Княжна Дубровина - страница 20
– И ты думаешь, была бы счастливее?
– Конечно, – кивнула Анюта.
– Не знаю, – вздохнула Маша. – Не все дает Бог на этом свете. У одного – одно, у другого – другое. У нас денег мало, зато счастья много.
– А я хочу и денег, и счастья.
– Опять «хочу», – покачала головой Маша. – Не много ли захотела? Знаешь ли, что́ я скажу тебе. От добра добра не ищут. Помни это всегда, это мудрые слова. Помолись лучше нынче за обедней и благодари Бога за то, что мы так все счастливы, и ты тоже.
– Я всегда благодарю Бога, – сказала Анюта, – но все-таки мне это не мешает желать иметь побольше денег. Скучно беречь платье, бояться всякого пятнышка и всякой дырочки.

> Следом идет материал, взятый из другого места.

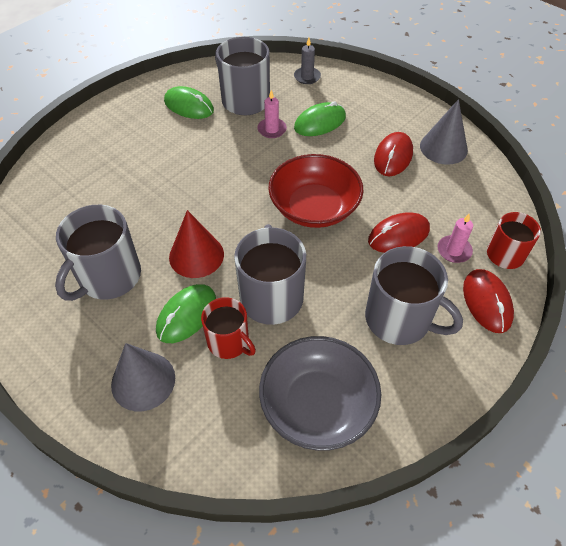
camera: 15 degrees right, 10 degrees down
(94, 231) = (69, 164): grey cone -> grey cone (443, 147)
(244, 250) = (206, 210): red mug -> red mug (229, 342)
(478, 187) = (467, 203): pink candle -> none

– А ты думаешь, у богатых девочек нет своих печалей и опасений?
– Какие же?
– Не знаю какие, я с богатыми отроду не водилась и знатных людей даже не видала, но знаю, что у всех на земле есть свои заботы, печали и опасения.
– А я не знаю, – сказала Анюта решительно.
– Анюта всегда любуется, когда мимо нас ездит в своей маленькой колясочке дочь предводителя: она сама правит маленькой лошадкой, а подле нее сидит гувернантка, а сзади едет верховой, – пояснила Агаша.
– И все разряжены, – подхватила Анюта. – Дочка предводителя в белой шляпке с цветами, и на ней пальто тоже белое, такое чудесное. Даже верховой так нарядно одет – в бархатной поддевке[2]. И лица у них такие веселые!
– А у вас невеселые, – поддела ее Маша.
– Положим, веселые, но мы идем пешком, а у нее такая маленькая, малюсенькая колясочка, и такая маленькая, крохотная лошадка, точно игрушка… Завидно смотреть, – продолжала Анюта.
– А Заповедь помнишь?
– Какую? – спросила Анюта.
– «Не пожелай…» – ответила Маша, – словом, десятую Заповедь.
– Нечего и помнить, я ей не завидую, я только любуюсь ею и себе того же желаю.
– А ты бы лучше на себя оглянулась: ты сейчас пойдешь разряженная по улице, и сколько девочек будут оглядывать твое розовое платье и любоваться им. Им и во сне не снилось такое платье, как твое.
– Ты хочешь сказать, – проговорила Агаша серьезно, – что надо себя сравнивать с теми, кто имеет меньше, чем мы, а не с теми, кто имеет больше?
– Именно, – сказала Маша, – но я заговорилась с вами, а нам уже пора. Пожалуйте в кухню, я вам раздам корзинки с припасами, – и в путь. Папочка готов и ждет нас.
– Куда же мы денем корзинки во время обедни? – спросила заботливая Агаша. – Нельзя же идти в церковь с кушаньями!
– Конечно, нельзя, я беру с собой маленького Степку, сына дворника, он останется с корзинами, пока мы будем в церкви.
Через час они все вместе шли степенно по улицам города и скоро вышли в чистое поле, за которым виден был лес, и посреди соснового бора перед ними заблистало золото монастырских куполов. До монастыря было недалеко, всего версты[3] полторы, но жара летнего утра и песчаная дорога утомили больше всех капризную Анюту, и она опять возроптала.
– Фу! Какая жара! Какой песок! И как я устала! – возмущалась она. – А разве не правда, что при богатстве не бывает ничего такого. Если б я была богата, мы бы поехали в коляске.
– А Маша говорила, что у богатых свои беды, что многие люди живут беднее нас и нехорошо завидовать одним и не помогать в лишениях другим, – заметила Агаша, любившая рассуждать и даже поучать других.
– А я все-таки скажу, – возразила Анюта с жаром, – что богатым хорошо жить на свете, а ты больно уж умна, и какая охотница давать непрошеные советы! Говорит, будто проповедь сказывает!